• [The task]
Scan the material that follows. Copy every line containing the word "организации".

Extracted information START

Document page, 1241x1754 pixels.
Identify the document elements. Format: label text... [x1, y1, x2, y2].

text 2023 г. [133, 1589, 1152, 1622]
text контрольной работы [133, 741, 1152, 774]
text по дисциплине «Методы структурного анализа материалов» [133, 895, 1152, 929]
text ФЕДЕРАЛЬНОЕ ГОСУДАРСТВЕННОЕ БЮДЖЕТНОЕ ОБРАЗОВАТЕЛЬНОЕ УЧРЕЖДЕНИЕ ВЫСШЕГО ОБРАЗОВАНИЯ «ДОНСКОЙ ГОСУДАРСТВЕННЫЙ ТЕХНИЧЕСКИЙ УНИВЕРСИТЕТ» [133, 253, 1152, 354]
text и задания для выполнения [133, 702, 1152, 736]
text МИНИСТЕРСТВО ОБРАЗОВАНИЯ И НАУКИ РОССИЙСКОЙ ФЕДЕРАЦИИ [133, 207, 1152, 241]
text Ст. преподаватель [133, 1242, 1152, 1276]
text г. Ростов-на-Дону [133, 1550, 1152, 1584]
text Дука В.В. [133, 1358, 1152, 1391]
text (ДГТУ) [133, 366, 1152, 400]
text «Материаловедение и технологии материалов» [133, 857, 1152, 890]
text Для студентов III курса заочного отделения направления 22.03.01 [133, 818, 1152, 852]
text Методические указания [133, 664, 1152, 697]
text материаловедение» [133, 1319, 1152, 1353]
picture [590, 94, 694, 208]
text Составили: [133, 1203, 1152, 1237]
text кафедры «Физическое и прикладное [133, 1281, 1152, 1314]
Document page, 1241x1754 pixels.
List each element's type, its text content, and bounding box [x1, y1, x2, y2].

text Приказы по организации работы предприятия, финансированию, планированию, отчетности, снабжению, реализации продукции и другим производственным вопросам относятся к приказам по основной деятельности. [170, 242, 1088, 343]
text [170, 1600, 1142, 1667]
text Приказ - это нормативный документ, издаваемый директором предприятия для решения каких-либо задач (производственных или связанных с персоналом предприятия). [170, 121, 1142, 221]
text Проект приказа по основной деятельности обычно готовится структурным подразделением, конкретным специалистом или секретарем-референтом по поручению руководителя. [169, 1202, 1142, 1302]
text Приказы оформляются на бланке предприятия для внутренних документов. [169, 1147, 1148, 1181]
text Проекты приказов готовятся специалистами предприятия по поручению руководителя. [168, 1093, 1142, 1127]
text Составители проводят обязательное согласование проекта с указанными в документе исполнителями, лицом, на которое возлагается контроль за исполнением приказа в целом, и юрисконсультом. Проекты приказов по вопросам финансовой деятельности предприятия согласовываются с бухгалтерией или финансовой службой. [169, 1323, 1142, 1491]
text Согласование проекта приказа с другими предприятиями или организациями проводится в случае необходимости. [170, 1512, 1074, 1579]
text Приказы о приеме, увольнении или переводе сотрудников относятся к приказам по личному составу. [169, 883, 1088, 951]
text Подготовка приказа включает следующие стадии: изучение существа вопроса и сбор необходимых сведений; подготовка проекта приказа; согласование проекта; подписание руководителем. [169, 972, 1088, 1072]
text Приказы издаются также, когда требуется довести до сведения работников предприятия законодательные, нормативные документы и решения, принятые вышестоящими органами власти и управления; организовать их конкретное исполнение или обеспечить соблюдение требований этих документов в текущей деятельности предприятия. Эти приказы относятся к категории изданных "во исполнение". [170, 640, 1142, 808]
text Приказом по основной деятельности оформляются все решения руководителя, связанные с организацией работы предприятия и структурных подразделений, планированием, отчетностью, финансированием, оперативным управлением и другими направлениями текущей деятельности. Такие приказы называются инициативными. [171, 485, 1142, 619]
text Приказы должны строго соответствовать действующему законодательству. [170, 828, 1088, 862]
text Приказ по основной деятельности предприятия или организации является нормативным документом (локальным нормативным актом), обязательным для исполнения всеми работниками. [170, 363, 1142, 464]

Extracted information END

• [Expected output]
text Приказы по организации работы предприятия, финансированию, планированию, отчетности, снабжению, реализации продукции и другим производственным вопросам относятся к приказам по основной деятельности. [170, 242, 1088, 343]
text Приказ по основной деятельности предприятия или организации является нормативным документом (локальным нормативным актом), обязательным для исполнения всеми работниками. [170, 363, 1142, 464]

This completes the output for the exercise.